When did having a dialogue become so rare?


Why has the art of civilized debate and conversation become unheard of in daily life? Why is it considered impolite to talk politics with coworkers and friends? Expressing ideas and discussing different opinions should not be looked down upon.

I have a few ideas as to why this is our current societal norm.

1. Politics is personal.

Your politics can reveal a lot about who you are. Expressing these (sometimes controversial) opinions may put you in a vulnerable position. It is possible for people to draw unfair conclusions from one viewpoint you hold. This fosters a fear of judgment when it comes to our political beliefs.

Regardless of where you lie on the spectrum of political belief, there is a world of assumption that goes along with any opinion. People have a growing concern that others won't hear them out based on one belief.

As if a single opinion could tell you all that you should know about someone. Do your political opinions reflect who you are as a person? Does it reflect your hobbies? Your past?

The question becomes "are your politics indicative enough of who you are as a person to warrant a complete judgment?"

Personally, I do not think you would even scratch the surface of who I am just from knowing my political identification.

2. People are impolite.

The politics themselves are not impolite. But many people who wield passionate, political opinion act impolite and rude when it comes to those who disagree.

The avoidance of this topic among friends, family, acquaintances and just in general, is out of a desire to 'keep the peace'. Many people have friends who disagree with them and even family who disagree with them. We justify our silence out of a desire to avoid unpleasant situations.

I will offer this: It might even be better to argue with the ones you love and care about, because they already know who you are aside from your politics, and they love you unconditionally (or at least I would hope).

We should be having these unpleasant conversations.
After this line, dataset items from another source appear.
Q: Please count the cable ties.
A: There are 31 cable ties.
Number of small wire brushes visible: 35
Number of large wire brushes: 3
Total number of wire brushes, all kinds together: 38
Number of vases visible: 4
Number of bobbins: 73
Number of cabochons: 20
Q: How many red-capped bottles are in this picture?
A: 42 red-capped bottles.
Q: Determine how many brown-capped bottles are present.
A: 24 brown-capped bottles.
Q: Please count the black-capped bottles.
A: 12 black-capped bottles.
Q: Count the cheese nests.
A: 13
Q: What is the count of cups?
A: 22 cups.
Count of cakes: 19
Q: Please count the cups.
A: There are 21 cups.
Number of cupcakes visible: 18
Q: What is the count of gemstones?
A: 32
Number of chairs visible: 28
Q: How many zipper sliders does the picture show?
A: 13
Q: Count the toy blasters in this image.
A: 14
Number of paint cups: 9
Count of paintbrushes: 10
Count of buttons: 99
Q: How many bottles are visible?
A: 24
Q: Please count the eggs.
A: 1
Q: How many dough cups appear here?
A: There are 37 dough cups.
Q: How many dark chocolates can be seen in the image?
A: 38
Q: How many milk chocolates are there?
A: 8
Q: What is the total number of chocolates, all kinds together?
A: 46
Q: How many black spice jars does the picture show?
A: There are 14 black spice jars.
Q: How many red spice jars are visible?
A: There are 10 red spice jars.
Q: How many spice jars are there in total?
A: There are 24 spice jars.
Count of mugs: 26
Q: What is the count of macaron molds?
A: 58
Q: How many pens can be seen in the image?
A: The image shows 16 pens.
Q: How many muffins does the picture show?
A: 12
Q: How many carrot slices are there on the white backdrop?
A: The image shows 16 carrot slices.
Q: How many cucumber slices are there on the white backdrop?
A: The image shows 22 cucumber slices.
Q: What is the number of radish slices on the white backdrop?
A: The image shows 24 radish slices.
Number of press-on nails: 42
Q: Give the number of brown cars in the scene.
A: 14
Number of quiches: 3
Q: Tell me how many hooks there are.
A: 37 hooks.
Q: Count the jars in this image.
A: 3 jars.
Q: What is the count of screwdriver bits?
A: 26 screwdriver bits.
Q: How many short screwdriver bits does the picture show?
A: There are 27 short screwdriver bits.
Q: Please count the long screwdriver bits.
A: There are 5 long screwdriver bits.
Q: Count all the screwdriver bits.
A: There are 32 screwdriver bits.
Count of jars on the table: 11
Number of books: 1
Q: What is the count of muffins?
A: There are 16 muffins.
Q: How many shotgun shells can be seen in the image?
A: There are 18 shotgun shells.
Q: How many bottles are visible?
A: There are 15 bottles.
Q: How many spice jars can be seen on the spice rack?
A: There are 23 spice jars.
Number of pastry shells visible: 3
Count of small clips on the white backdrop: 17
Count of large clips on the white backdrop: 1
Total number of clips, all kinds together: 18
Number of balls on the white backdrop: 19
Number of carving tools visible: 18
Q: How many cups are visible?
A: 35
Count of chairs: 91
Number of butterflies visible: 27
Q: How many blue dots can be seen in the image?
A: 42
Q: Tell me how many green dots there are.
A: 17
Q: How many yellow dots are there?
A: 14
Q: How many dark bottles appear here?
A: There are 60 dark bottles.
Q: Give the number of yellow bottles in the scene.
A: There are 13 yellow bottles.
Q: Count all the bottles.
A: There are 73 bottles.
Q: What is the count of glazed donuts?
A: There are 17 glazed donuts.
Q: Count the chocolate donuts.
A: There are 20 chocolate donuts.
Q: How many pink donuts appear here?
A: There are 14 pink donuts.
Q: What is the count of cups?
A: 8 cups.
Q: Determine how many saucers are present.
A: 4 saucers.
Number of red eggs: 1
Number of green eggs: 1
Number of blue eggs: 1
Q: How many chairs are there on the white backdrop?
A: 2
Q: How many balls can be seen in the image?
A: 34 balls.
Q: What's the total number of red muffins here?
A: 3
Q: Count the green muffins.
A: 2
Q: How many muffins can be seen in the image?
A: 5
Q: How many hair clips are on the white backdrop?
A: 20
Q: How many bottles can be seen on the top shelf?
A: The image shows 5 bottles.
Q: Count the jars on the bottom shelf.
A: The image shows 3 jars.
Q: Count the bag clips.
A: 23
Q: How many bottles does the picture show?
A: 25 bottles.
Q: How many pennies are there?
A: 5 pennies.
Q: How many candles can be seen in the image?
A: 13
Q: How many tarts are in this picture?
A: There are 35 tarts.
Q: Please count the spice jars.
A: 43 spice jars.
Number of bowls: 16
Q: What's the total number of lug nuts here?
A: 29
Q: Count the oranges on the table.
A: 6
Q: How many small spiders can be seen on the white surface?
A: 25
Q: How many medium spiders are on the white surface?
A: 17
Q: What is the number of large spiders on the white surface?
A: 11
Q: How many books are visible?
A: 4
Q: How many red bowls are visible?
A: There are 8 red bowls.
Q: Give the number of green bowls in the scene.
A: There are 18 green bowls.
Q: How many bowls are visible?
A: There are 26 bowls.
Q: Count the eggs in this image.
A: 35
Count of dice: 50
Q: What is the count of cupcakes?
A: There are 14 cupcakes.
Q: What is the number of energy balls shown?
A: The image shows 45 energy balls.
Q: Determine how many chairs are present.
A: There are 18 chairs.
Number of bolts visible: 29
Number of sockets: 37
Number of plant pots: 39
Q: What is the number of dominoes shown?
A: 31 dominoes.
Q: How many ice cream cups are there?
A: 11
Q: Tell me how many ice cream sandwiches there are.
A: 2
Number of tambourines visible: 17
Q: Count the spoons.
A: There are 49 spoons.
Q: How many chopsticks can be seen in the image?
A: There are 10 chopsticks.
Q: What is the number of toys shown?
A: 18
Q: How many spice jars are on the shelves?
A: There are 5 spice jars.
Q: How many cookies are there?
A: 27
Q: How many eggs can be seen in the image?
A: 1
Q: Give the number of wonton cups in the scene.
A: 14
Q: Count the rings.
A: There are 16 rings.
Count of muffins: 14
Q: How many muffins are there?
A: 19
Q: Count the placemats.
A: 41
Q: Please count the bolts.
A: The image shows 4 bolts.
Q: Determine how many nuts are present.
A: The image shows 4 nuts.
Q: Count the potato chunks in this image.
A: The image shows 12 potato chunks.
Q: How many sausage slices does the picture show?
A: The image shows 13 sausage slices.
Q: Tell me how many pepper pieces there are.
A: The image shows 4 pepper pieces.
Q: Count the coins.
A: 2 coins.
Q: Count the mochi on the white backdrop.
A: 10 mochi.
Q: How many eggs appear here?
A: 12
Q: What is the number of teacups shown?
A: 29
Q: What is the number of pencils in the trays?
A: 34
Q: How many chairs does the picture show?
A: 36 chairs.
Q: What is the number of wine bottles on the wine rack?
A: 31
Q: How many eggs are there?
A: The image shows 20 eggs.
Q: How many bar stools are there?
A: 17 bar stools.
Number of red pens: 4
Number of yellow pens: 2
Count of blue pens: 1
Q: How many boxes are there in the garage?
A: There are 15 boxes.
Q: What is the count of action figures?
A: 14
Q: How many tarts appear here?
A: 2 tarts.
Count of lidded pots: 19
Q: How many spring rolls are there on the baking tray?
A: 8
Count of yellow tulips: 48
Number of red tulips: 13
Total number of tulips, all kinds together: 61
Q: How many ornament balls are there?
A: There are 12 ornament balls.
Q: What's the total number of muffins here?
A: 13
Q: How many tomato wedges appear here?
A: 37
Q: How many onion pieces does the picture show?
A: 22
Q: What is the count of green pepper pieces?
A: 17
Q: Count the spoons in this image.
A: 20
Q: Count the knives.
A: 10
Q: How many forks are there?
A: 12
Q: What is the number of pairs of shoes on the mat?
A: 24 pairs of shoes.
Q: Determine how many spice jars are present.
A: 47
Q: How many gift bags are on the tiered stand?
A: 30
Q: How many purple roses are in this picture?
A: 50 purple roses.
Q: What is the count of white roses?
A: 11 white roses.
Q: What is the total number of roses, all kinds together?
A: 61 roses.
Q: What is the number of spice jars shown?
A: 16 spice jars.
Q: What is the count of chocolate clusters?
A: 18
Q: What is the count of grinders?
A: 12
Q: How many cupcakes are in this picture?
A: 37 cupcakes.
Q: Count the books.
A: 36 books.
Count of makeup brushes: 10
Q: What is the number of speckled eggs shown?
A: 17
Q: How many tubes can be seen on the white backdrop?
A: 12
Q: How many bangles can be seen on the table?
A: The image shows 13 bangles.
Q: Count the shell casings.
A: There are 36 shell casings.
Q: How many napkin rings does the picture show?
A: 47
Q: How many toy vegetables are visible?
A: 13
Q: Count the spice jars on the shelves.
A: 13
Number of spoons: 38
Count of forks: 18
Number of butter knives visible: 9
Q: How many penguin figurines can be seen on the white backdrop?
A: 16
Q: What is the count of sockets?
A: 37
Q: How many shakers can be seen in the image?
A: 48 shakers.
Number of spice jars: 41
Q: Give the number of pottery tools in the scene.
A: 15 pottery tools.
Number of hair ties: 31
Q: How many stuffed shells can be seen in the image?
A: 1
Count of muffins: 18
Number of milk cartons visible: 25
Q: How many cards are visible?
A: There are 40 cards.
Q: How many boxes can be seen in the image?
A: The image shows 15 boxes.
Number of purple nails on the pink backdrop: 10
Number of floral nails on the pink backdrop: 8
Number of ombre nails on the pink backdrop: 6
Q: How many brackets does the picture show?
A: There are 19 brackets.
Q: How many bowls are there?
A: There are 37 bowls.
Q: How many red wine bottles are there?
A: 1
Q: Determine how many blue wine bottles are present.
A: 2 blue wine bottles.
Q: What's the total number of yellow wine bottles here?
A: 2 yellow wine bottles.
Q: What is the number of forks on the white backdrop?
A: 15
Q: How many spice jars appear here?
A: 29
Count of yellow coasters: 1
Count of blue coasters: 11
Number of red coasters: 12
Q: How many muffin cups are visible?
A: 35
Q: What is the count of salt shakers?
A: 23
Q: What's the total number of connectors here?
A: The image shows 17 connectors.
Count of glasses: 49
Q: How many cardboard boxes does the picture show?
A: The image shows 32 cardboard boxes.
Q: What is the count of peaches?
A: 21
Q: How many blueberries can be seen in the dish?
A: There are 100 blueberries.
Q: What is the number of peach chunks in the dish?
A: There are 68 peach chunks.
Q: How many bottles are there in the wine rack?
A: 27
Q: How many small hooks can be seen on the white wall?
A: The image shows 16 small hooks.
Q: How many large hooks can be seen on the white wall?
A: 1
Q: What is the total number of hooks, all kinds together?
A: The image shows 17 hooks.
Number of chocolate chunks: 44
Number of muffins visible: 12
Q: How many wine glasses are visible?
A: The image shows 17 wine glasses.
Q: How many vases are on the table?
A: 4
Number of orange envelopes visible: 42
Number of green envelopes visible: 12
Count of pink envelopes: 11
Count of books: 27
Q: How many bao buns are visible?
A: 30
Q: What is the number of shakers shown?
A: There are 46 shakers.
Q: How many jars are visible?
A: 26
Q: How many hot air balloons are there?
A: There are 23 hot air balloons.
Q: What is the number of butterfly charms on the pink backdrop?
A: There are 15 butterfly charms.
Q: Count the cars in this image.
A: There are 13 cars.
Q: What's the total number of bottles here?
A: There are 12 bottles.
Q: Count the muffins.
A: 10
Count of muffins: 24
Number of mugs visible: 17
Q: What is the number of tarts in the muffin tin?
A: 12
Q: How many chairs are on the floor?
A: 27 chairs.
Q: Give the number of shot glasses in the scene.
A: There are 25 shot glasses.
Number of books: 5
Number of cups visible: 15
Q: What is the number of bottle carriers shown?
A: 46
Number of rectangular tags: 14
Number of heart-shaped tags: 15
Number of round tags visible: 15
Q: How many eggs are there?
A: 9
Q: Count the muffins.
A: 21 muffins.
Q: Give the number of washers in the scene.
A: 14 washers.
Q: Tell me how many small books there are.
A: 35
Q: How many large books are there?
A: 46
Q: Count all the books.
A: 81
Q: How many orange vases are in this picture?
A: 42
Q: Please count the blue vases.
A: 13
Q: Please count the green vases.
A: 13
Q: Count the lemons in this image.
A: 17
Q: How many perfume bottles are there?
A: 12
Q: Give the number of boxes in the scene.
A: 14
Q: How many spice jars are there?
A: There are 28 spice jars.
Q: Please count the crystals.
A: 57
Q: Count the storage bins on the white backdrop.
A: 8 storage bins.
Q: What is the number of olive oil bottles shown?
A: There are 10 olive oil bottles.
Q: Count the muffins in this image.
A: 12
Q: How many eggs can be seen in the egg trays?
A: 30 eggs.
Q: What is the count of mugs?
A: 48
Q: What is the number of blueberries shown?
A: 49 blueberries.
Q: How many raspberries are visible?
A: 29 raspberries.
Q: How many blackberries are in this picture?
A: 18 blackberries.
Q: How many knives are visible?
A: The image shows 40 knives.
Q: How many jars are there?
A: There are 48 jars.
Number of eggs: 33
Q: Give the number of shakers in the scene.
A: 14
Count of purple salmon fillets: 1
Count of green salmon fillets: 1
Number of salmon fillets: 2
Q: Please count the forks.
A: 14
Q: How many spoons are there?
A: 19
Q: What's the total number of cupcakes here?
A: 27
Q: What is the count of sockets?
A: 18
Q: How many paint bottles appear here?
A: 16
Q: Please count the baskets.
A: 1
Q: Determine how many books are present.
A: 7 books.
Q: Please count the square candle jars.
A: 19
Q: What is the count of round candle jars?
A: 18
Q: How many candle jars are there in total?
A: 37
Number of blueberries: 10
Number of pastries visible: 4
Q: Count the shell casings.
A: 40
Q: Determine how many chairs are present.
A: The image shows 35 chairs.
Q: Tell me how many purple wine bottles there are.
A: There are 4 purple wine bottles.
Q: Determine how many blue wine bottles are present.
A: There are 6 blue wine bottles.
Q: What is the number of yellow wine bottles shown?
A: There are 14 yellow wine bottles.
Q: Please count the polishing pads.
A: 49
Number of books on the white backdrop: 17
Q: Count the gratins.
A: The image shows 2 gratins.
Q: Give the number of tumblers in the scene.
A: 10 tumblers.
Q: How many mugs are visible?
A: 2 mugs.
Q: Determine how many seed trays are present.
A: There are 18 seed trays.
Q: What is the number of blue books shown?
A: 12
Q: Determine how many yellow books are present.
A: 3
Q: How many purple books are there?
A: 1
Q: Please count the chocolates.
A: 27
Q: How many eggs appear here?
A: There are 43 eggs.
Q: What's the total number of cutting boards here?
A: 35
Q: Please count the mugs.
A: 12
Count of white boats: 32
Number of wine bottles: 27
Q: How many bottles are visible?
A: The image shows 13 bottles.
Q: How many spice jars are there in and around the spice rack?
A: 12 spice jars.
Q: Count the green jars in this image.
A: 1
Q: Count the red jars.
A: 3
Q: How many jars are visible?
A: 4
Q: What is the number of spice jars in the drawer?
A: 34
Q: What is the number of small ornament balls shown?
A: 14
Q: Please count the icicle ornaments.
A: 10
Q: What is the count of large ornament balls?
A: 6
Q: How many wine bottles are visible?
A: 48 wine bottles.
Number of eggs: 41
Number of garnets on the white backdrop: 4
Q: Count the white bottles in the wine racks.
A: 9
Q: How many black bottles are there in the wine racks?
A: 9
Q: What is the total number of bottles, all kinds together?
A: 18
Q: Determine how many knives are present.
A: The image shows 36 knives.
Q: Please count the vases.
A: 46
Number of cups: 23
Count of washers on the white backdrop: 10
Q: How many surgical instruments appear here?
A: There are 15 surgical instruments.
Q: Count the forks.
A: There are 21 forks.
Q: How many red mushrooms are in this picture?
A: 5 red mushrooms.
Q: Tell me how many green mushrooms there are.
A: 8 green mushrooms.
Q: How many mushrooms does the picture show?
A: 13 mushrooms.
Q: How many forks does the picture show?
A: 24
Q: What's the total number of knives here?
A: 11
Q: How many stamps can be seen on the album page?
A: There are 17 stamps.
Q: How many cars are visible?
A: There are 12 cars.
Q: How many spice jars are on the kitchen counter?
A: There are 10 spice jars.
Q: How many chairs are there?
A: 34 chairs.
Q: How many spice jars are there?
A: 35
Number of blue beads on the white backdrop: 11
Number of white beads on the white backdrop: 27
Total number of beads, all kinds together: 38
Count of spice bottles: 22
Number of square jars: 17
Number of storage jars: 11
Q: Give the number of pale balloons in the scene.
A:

And you know what? They don't even need to be unpleasant! Shouldn't we be capable of debating in a civilized manner? Can't we find common ground?

I attribute the loss of political conversation in daily life to these factors. 'Keeping the peace' isn't an excuse. We should be discussing our opinions constantly and we should be discussing them with those who think differently.

Instead of discouraging political conversation, we should be encouraging kindness and understanding. That's how we will avoid the unpleasantness that these conversations sometimes bring.

By avoiding them altogether, we are doing our youth a disservice because they are not being exposed to government, law, and politics, and they are not learning to deal with people and ideas that they don't agree with.

Next Thanksgiving, talk politics at the table.